Шрифт:
Закладка:
И я смотрел, как он уходит. Наш герой.
Я любил отца. Он не был крутым. Он был папой. Серьезным, ответственным, забавным, суровым, иногда грубым. Уолт Блезински работал инженером в Polaroid, женился на моей маме, домохозяйке Карин, и стал главой эталонного семейства среднего класса. Мы жили в тихом районе, которое словно сошло с кадров «Очень странных дел». Разве что без параллельного измерения и монстров. Мои родители ходили в католическую церковь и все надеялись, что однажды у них родится девочка. Но всякий раз, когда из чрева матери вылезал очередной ребенок, акушер видел у него пиструнчик. Грег и Джефф появились первыми, потом были Крис, Тайлер и, наконец, я.
Если не считать того факта, что, увидев меня, все воскликнули: «Ох, ладно, достаточно» (или, может, «Наконец-то идеал!»), – наши братские отношения играли важную роль. Грег был первым ребенком, блудным сыном и пробой пера. Он учился в Вест-Пойнте и дружил с Джеффом. В детстве у меня не было ничего общего ни с тем, ни с другим. Они старше меня соответственно на одиннадцать и восемь лет. Так вышло, что у нас с Грегом день рождения в один и тот же день, а значит, я испортил ему праздник, ведь с тех пор перетягиваю часть внимания на себя. Крис, средний ребенок, оказался белой вороной. Судите сами: старшие братья сблизились, мы с Тайлером – двое младших – тоже, а Крис вечно бродил один-одинешенек.

## [СУТЬ ЗАДАНИЯ]
Перепишите дословно из фрагмента страницы отрывок от слов «Я любил отца.» до слов «и, наконец, я.» включительно.

## [ИСХОДНЫЕ ДАННЫЕ]
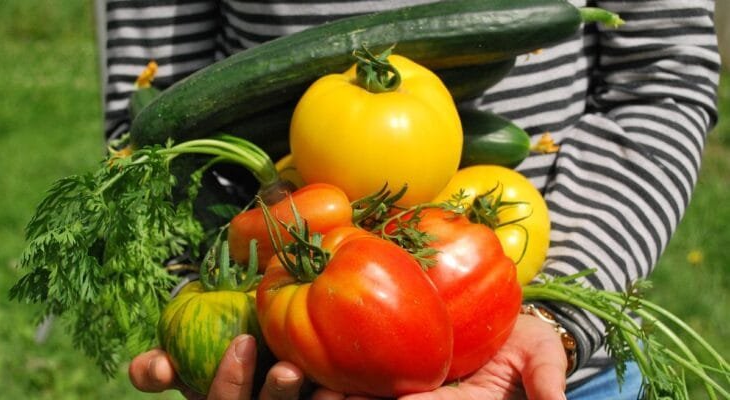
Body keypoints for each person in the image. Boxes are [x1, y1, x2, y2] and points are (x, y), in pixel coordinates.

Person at [96, 0, 721, 399]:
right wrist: (200, 298)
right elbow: (155, 125)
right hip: (288, 359)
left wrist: (561, 316)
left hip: (554, 372)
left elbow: (662, 80)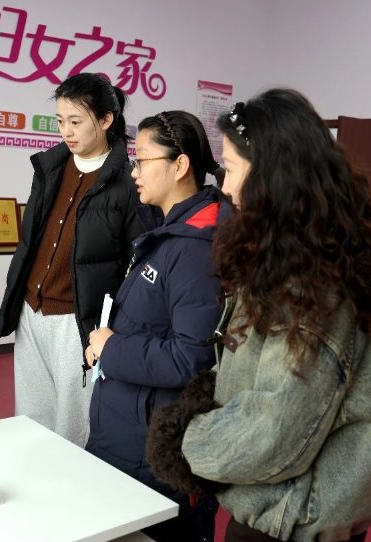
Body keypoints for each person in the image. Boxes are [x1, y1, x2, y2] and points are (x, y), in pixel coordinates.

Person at [147, 89, 371, 542]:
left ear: (271, 175)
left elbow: (274, 431)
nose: (226, 186)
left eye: (232, 168)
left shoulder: (311, 288)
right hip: (288, 512)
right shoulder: (306, 258)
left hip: (290, 519)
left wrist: (185, 443)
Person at [83, 111, 229, 541]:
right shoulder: (170, 230)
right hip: (131, 429)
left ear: (180, 165)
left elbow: (191, 357)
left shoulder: (194, 248)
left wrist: (110, 347)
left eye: (143, 160)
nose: (134, 172)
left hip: (152, 447)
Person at [0, 73, 142, 446]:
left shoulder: (128, 181)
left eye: (75, 121)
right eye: (60, 121)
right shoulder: (50, 167)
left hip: (78, 319)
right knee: (30, 417)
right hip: (31, 309)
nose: (66, 131)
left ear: (106, 119)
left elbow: (136, 260)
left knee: (73, 424)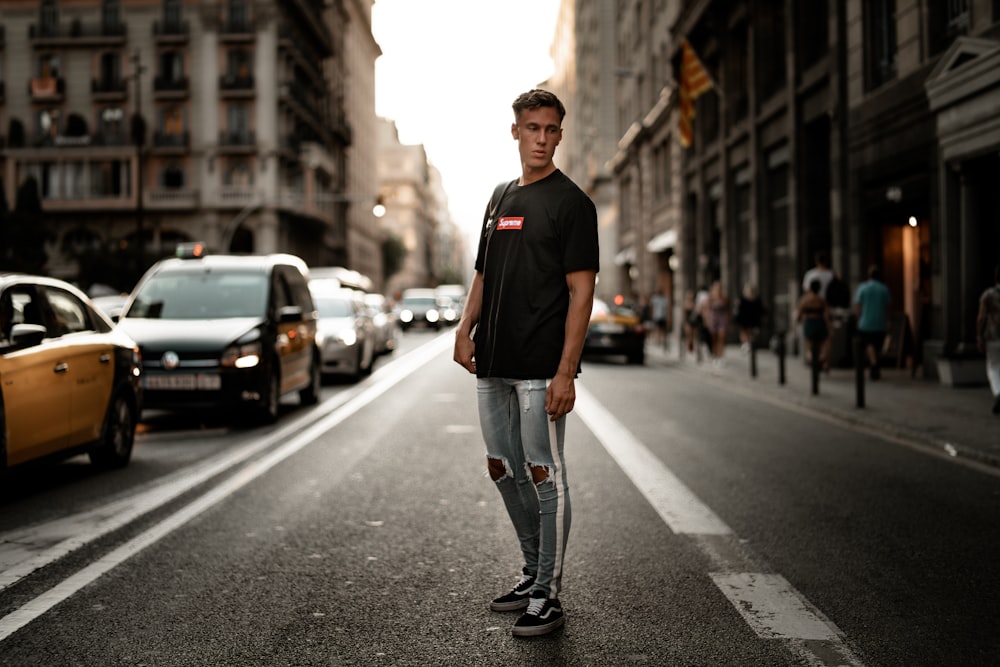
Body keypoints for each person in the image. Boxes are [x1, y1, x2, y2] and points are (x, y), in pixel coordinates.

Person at [453, 89, 599, 638]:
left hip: (541, 365)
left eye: (551, 129)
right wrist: (465, 328)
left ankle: (549, 593)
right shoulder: (498, 197)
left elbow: (581, 294)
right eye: (532, 128)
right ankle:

## [ОТВЕТ]
Я любил отца. Он не был крутым. Он был папой. Серьезным, ответственным, забавным, суровым, иногда грубым. Уолт Блезински работал инженером в Polaroid, женился на моей маме, домохозяйке Карин, и стал главой эталонного семейства среднего класса. Мы жили в тихом районе, которое словно сошло с кадров «Очень странных дел». Разве что без параллельного измерения и монстров. Мои родители ходили в католическую церковь и все надеялись, что однажды у них родится девочка. Но всякий раз, когда из чрева матери вылезал очередной ребенок, акушер видел у него пиструнчик. Грег и Джефф появились первыми, потом были Крис, Тайлер и, наконец, я.